<思春期のキモチ>【後編】「お母さんといると息苦しい」これが言えたのは成長では?今後の接し方は
前回からの続き。中学2年生の娘さんから、「お母さんといると息苦しい。私が私でいられなくなる」と言われてしまった今回の相談者さん。娘さんの主張は、「お母さんが見ているのは私でなく理想化した子どもだ」「だから本当の私のことを何も分かってないし、お母さんには話せる気がしない」「いつも私はお母さんに気を遣って、嘘の自分でいなきゃならない」というものでした。相談者さんは、「いつも娘のことを考えているのに、どうしてこんなことを言われなければならないのか……」とパニックになっています。
自分のことは自分で考えたい年ごろというのもあるかも
今回娘さんがこのようなことを言い出したのは、決して相談者さんの育て方が悪かったからというわけではありません。
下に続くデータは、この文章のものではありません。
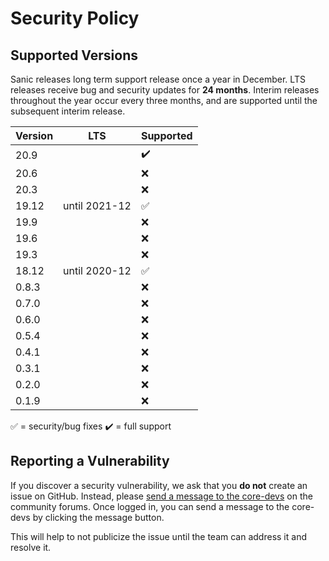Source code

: # Security Policy

## Supported Versions

Sanic releases long term support release once a year in December. LTS releases receive bug and security updates for **24 months**. Interim releases throughout the year occur every three months, and are supported until the subsequent interim release.

| Version | LTS           | Supported          |
| ------- | ------------- | ------------------ |
| 20.9    |               | :heavy_check_mark: |
| 20.6    |               | :x:                |
| 20.3    |               | :x:                |
| 19.12   | until 2021-12 | :white_check_mark: |
| 19.9    |               | :x:                |
| 19.6    |               | :x:                |
| 19.3    |               | :x:                |
| 18.12   | until 2020-12 | :white_check_mark: |
| 0.8.3   |               | :x:                |
| 0.7.0   |               | :x:                |
| 0.6.0   |               | :x:                |
| 0.5.4   |               | :x:                |
| 0.4.1   |               | :x:                |
| 0.3.1   |               | :x:                |
| 0.2.0   |               | :x:                |
| 0.1.9   |               | :x:                |

:white_check_mark: = security/bug fixes
:heavy_check_mark: = full support

## Reporting a Vulnerability

If you discover a security vulnerability, we ask that you **do not** create an issue on GitHub. Instead, please [send a message to the core-devs](https://community.sanicframework.org/g/core-devs) on the community forums. Once logged in, you can send a message to the core-devs by clicking the message button.

This will help to not publicize the issue until the team can address it and resolve it.
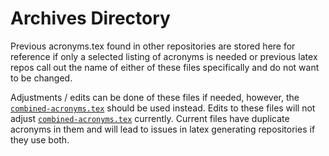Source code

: # Archives Directory

Previous acronyms.tex found in other repositories are stored here for reference if only a selected listing of acronyms is needed or previous latex repos call out the name of either of these files specifically and do not want to be changed.

Adjustments / edits can be done of these files if needed, however, the [`combined-acronyms.tex`](../combined_acronyms.tex) should be used instead. Edits to these files will not adjust [`combined-acronyms.tex`](../combined_acronyms.tex) currently. Current files have duplicate acronyms in them and will lead to issues in latex generating repositories if they use both.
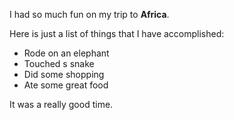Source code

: I had so much fun on my trip to **Africa**.

Here is just a list of things that I have accomplished:

* Rode on an elephant
* Touched s snake
* Did some shopping
* Ate some great food

It was a really good time.
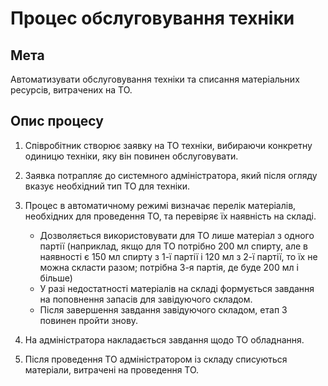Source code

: # Процес обслуговування техніки

## Мета

Автоматизувати обслуговування техніки та списання матеріальних ресурсів, витрачених на ТО.

## Опис процесу

1. Співробітник створює заявку на ТО техніки, вибираючи конкретну одиницю техніки, яку він повинен обслуговувати.

2. Заявка потрапляє до системного адміністратора, який після огляду вказує необхідний тип ТО для техніки.

3. Процес в автоматичному режимі визначає перелік матеріалів, необхідних для проведення ТО, та перевіряє їх наявність на складі.
    - Дозволяється використовувати для ТО лише матеріал з одного партії (наприклад, якщо для ТО потрібно 200 мл спирту, але в наявності є 150 мл спирту з 1-ї партії і 120 мл з 2-ї партії, то їх не можна скласти разом; потрібна 3-я партія, де буде 200 мл і більше)
    - У разі недостатності матеріалів на складі формується завдання на поповнення запасів для завідуючого складом.
    - Після завершення завдання завідуючого складом, етап 3 повинен пройти знову.

4. На адміністратора накладається завдання щодо ТО обладнання.

5. Після проведення ТО адміністратором із складу списуються матеріали, витрачені на проведення ТО.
筆者自身同じくらいの年齢のときのことを思い出してみても、相談者さんのお子さん同様やはり多感な時期でした。親が「この子と友達になるのはよくない、あの子と仲良くしたらいい」「あなたのこんなところがダメだ」などと私の友達や性格にも口を出してきていることに敏感になってしまいウンザリしたものです。
『私も高校生のときにそんなことを書いた手紙を母へ渡して泣かせたことがある。中高生ってほんとの自分とか嘘の自分とか、そういうことを考え込む時期な気がする。アイデンティティの確立というか。相談者さんが悪いわけじゃない可能性もあるよ。でも、娘さんは今そう思っていて、ツラいというのも事実あるんだと思う』
『精神的に自立しようとしているんじゃない? そういうことを考えるような年齢だよね。成長過程としては悪くないじゃない?』
もしかしたら娘さんは、「自分とはなんなのか」「自分はどんな人間になりたいのか」など自身のことについて深く考える時期に差し掛かっているのかもしれません。もちろん「そんなこと気にしない!」と考えられる子もいれば、相談者さんの娘さんのように真剣に考えようとする子もいるでしょう。お子さんの性格や年齢によっても考え方はさまざまです。ただ、娘さんはいま、“なりたい自分”と“お母さんがなってほしい私”の差異に混乱しているようにも感じられます。
子どもは成長するもの、やさしく見守ってあげて
相談者さんが娘さんに自身を否定されたように感じてショックを受ける気持ちは十分にわかります。娘さんのために頑張ってきた行動を嫌だったと言われれば、大切に思いやってきた分余計に悲しくもなるでしょう。けれど、考え方によっては自分の気持ちをこんなにハッキリとお母さんに伝えられる娘さん、とても素晴らしいのではないかとも思うのです。
『そういう時期、あったよ。通りすぎたら、また変わるよ。むしろいつも娘さんのこと考えているのを半分くらいにしたら……。私もなかなかできなかったけれど。声掛けを減らすとか、部屋に入らないとか。きちんとした言葉で気持ちを伝えている娘さんはえらい。うちの子は単に、「ほっといて。うっとおしい」だったし』
『大丈夫。私も同じようなことを息子に言われたから。それがそのときの本音だとしてもいいじゃない。悲しいけれど、言ってくれただけでも私は良かった』
自分が産んだ子どもなのですから、いつまでたってもお世話をしてあげたいし、安全に幸せをつかめる道を歩ませてあげたいと思う気持ちもよくわかります。けれど、お子さんの自分で考えて進みたい気持ちも理解してあげなければいけませんよね。だって娘さんは相談者さんの子どもである前に、一人の人間なのですから。そのことを考えながら接すると、思春期を抜けた後により良い関係になるかもしれませんね。